The swift current of the shallow water whisks fallen leaves on their journey to the sea. A good dog ignores the smell of a big carp rotting at the river’s edge. Purple asters and red sumac leaves are shining. A keen-eyed walker plucks a furry caterpillar from the busy path.

Our guide is John Routh, one of the many volunteers who have worked for the last decade to “bring back’ the Don. We pass a lot of spindly native trees that have been planted to replace the “invasive’ Manitoba maples. Planting of cottonwood trees was so successful, beavers moved in to chew them down.

The only wilderness I have been to is in cities. I like the vines winding up the hydro towers here, the “Profit is theft’ graffiti as well as the “Any time is train time’ sign growing up amongst the goldenrod.

Instead of a field of correct plantings, I prefer the bottle dump I found the time I waded up the Don. An urban wilderness is a complicated intertwining of the natural and the man-made.

The rusty old footbridge over the river attracts me. A wall is formed by huge limestone boulders that seem to have stopped in mid-tumble a hundred years ago.

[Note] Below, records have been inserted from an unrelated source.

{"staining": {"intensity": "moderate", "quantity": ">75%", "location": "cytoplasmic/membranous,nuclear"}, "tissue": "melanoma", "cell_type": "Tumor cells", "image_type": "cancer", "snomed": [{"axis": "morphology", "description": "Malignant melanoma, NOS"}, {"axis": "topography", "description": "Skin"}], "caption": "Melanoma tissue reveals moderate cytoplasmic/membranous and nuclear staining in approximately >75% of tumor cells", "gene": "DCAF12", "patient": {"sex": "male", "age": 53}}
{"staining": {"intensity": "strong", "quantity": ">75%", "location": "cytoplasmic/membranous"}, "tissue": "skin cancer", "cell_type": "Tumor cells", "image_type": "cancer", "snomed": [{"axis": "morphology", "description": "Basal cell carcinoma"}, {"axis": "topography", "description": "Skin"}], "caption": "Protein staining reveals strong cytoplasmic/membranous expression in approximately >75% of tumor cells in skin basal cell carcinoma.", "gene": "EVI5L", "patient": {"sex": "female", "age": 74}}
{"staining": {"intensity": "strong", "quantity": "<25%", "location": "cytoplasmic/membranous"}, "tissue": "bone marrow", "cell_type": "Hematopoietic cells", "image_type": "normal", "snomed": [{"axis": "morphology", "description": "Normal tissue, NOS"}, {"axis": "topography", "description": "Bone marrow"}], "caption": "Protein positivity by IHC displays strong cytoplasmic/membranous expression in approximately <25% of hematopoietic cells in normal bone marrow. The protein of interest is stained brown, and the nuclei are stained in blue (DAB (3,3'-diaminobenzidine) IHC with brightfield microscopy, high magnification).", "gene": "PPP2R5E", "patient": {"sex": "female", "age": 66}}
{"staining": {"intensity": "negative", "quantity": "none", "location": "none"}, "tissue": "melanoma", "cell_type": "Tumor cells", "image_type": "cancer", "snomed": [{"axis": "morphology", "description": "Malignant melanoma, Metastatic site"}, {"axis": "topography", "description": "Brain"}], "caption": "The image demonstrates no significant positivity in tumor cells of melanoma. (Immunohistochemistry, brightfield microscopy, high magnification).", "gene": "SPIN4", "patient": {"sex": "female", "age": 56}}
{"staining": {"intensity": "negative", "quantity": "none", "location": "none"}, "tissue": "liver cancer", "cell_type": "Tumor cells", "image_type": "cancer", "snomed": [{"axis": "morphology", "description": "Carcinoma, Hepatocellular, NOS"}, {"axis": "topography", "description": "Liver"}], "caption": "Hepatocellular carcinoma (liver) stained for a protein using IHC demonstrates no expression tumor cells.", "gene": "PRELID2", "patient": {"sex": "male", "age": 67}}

An enchanted forest is inhabited by massive half-dead willows full of bug holes and big comfy nests drilled out by patient woodpeckers. The river rushes around a picnic-table-topped log-jam at the base of the train-track bridge. A spray of coloured cables spikes out of the water.

Here on the path less travelled, I half expect to step into a trap — set by man — to catch animals or trespassers. I have already tangled with nature on the other side, cutting my forehead on a branch. Sleeping bags, a boot, rigs for cooking — this evidence of human presence is just as much a part of the valley as the raccoon prints in the wet clay. Nosylike, I have to check out a plastic-covered lean-to. I find four or five fellas “at one with nature’ in their cozy beer-stocked den. A little furball curled in a treelet is the orphan raccoon they’ve adopted. I don’t linger. A woman can’t afford to be as bold as a raccoon.

It’s November. Crickets are still singing and the catnip leaves are just right. This is a place to respect.